Als Ross dagegen ist er um 180 Grad gedreht: ein testosteronabgefüllter Macho mit großer Sonnenbrille und einem Hang zur Schmierigkeit, der nicht lange fragt, ob er im Bett willkommen ist. Und in der nächsten Sekunde switcht er im Handumdrehen um auf Joe, den bieder-konservativen Geschäftsmann komplett mit Kippa (die ihm
Tscheinig, weil er sie bei einem der zahlreichen Rollenwechsel vergessen hat, rasch vom Kopf zieht), der ungeahnte Facetten an der Hardcore-Feministin Morag aufdeckt. Was wiederum die konservativspießige Seite ihrer Kinder entlarvt (was, unsere Eltern treiben es zusammen?).
„How to date a feminist“ist ein Fest für einen Schauspieler und eine Schauspielerin, die hier in drei sehr unterschiedlichen Charakteren jeweils drei Mal so richtig auf die Pauke hauen können, dass dem Publikum die komödiantischen Funken nur so um die Ohren fliegen. Ulf Dietrich sorgt für immenses Tempo und setzt seine sechs Protagonisten mit lockerer Hand in Szene und darüber hinaus auf deren atemberaubende Wandlungsfähigkeit und ebensolche Spielfreude. Fast vergessen kann man in diesem Feuerwerk der Spitzen und Pointen, dass dieses Stück – auch und eigentlich – sehr ernsthafte und diskussionswürdige Probleme erörtert. Schwamm drüber!

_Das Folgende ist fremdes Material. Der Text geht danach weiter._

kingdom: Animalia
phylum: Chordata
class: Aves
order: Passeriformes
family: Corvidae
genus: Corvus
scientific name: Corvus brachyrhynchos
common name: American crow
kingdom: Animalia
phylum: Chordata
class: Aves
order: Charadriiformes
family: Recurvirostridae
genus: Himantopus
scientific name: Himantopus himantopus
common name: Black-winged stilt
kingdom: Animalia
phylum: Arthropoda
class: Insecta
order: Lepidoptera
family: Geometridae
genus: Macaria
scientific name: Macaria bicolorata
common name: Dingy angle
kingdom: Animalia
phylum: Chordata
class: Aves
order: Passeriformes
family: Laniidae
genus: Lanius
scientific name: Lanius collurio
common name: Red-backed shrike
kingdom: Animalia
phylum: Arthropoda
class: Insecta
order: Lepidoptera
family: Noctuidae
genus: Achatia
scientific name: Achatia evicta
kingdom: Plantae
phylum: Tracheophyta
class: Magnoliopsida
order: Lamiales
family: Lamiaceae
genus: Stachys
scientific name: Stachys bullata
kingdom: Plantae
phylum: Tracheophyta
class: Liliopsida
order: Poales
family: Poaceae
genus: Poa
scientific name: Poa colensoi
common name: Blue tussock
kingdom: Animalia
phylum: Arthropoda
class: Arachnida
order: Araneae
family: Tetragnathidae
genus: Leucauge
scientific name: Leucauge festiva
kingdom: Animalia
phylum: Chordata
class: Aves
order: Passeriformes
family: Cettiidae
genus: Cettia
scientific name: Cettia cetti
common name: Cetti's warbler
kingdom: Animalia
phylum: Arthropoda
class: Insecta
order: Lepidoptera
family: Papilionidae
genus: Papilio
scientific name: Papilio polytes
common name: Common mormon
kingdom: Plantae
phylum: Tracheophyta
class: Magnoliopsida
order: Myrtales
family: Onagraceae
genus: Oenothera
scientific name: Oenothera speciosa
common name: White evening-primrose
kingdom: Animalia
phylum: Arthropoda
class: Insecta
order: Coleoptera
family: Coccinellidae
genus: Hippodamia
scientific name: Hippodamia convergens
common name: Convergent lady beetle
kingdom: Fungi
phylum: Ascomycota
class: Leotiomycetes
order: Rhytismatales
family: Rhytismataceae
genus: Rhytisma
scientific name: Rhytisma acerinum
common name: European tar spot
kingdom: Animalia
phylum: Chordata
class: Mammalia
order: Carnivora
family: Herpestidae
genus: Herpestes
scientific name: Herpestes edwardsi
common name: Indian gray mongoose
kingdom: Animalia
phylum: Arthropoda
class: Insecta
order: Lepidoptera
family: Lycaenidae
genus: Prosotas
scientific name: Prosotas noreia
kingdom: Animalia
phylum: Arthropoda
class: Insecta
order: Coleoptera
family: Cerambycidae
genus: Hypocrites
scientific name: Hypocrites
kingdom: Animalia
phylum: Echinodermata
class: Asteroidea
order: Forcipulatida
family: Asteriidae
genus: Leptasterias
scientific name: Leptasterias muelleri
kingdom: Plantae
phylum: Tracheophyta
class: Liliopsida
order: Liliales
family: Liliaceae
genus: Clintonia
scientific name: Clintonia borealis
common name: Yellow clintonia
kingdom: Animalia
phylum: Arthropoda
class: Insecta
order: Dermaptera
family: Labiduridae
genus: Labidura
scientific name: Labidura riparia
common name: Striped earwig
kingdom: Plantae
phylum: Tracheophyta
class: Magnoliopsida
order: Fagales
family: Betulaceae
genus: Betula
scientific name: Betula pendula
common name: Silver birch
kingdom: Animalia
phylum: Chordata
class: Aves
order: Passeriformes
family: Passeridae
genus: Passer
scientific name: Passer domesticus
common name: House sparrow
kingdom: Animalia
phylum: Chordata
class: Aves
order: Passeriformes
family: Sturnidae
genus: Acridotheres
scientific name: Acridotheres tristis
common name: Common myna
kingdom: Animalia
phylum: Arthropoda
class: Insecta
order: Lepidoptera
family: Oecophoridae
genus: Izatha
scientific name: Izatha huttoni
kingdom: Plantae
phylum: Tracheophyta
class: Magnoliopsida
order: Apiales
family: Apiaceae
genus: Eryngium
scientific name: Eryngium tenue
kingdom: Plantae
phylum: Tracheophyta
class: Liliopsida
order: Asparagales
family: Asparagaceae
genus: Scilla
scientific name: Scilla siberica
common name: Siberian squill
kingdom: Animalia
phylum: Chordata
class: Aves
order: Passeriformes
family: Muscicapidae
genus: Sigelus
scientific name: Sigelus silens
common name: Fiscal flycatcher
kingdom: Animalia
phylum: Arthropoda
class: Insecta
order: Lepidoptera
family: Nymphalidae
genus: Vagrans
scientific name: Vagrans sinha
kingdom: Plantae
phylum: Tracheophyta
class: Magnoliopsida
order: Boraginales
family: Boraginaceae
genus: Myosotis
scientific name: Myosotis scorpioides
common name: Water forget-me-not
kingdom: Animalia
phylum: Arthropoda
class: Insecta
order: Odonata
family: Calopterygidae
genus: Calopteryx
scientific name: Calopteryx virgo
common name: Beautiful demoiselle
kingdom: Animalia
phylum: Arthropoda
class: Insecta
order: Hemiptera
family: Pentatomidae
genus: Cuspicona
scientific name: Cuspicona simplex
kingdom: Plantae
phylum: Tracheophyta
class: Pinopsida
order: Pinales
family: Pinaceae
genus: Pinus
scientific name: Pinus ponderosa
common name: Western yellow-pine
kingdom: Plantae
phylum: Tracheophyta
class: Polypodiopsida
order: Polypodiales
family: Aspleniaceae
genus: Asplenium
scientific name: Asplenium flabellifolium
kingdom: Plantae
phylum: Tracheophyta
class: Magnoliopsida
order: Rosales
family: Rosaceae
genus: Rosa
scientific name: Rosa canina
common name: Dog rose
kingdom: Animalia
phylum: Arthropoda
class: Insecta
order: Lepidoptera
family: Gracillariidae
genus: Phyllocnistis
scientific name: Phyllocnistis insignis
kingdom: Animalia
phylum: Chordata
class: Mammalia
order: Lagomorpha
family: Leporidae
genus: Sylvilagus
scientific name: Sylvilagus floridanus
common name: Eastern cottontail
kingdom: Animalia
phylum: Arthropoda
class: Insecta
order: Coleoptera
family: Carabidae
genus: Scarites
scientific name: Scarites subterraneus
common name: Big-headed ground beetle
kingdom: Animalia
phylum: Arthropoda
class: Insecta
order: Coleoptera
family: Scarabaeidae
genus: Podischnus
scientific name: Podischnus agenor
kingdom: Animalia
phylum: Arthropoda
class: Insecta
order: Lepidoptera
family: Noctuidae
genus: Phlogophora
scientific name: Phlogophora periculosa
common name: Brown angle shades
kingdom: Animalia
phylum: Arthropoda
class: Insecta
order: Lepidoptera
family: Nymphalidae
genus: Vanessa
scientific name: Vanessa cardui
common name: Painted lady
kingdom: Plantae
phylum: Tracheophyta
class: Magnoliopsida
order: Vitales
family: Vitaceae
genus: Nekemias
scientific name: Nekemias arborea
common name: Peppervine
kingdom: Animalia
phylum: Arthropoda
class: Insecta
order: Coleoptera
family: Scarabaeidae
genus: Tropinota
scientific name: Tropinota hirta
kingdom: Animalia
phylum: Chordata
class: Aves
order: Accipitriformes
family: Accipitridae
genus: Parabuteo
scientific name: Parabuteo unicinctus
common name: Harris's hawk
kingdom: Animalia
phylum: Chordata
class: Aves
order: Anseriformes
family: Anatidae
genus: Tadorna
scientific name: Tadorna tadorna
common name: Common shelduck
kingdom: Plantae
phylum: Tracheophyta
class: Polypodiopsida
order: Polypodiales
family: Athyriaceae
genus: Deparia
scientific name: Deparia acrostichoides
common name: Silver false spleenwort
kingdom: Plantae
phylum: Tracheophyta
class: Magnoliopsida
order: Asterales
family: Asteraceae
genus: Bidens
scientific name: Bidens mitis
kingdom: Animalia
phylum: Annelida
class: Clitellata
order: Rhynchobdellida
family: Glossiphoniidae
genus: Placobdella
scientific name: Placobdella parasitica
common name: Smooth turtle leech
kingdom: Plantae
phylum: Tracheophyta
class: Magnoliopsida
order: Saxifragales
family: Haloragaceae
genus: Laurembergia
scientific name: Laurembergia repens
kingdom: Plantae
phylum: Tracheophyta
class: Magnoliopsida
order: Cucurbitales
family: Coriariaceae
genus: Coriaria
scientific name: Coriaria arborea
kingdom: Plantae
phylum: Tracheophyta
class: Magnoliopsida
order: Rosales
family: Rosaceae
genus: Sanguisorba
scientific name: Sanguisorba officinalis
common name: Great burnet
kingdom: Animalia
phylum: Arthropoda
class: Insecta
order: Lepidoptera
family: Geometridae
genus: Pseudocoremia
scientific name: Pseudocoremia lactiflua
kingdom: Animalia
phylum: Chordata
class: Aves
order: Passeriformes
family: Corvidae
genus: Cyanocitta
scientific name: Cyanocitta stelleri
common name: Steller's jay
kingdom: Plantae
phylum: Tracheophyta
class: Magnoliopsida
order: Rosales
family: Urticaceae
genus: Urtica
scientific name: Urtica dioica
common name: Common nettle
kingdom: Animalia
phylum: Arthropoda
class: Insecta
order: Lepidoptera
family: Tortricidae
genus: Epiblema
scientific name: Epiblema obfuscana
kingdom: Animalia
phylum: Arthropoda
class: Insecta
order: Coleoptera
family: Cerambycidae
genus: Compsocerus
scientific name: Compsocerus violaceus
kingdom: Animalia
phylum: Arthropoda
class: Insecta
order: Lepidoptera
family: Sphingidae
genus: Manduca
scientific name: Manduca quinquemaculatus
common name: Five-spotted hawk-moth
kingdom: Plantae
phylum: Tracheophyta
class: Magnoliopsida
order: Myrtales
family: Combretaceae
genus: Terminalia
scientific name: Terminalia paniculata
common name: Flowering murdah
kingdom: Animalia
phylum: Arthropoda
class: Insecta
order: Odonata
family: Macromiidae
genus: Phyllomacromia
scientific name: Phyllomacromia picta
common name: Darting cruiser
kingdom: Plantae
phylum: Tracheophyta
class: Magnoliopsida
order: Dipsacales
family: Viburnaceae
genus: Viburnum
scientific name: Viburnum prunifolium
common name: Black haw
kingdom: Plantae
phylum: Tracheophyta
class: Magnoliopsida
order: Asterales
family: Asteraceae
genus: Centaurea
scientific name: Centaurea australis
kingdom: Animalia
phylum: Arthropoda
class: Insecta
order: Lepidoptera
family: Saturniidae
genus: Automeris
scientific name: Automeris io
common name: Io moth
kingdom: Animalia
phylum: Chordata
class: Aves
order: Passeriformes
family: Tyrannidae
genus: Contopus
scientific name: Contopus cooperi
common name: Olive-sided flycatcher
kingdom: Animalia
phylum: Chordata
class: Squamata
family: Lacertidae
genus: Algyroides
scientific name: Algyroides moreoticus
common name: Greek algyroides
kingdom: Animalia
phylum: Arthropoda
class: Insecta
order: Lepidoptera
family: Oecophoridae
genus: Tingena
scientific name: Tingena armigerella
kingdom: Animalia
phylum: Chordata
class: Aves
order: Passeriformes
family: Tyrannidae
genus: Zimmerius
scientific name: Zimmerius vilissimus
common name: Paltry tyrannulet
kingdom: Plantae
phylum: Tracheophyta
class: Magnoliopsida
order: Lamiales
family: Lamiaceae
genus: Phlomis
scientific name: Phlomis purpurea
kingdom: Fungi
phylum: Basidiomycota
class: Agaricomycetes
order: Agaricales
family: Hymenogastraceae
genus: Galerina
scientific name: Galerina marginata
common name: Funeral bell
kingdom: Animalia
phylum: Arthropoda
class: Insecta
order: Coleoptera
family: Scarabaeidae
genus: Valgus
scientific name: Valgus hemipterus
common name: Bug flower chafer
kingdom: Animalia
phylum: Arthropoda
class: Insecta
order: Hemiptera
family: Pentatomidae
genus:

Genau wie Johannes Kolz seine Zeichnungen mit einer Handbewegung wegwischt. Seine aus dem Moment heraus entstandenen Werke sind zwar weder spielentscheidend noch steuern sie dramaturgisch Nennenswertes bei – aber zumindest sind sie, wie es so schön heißt, „nice to have“– beziehungsweise „nice to see“.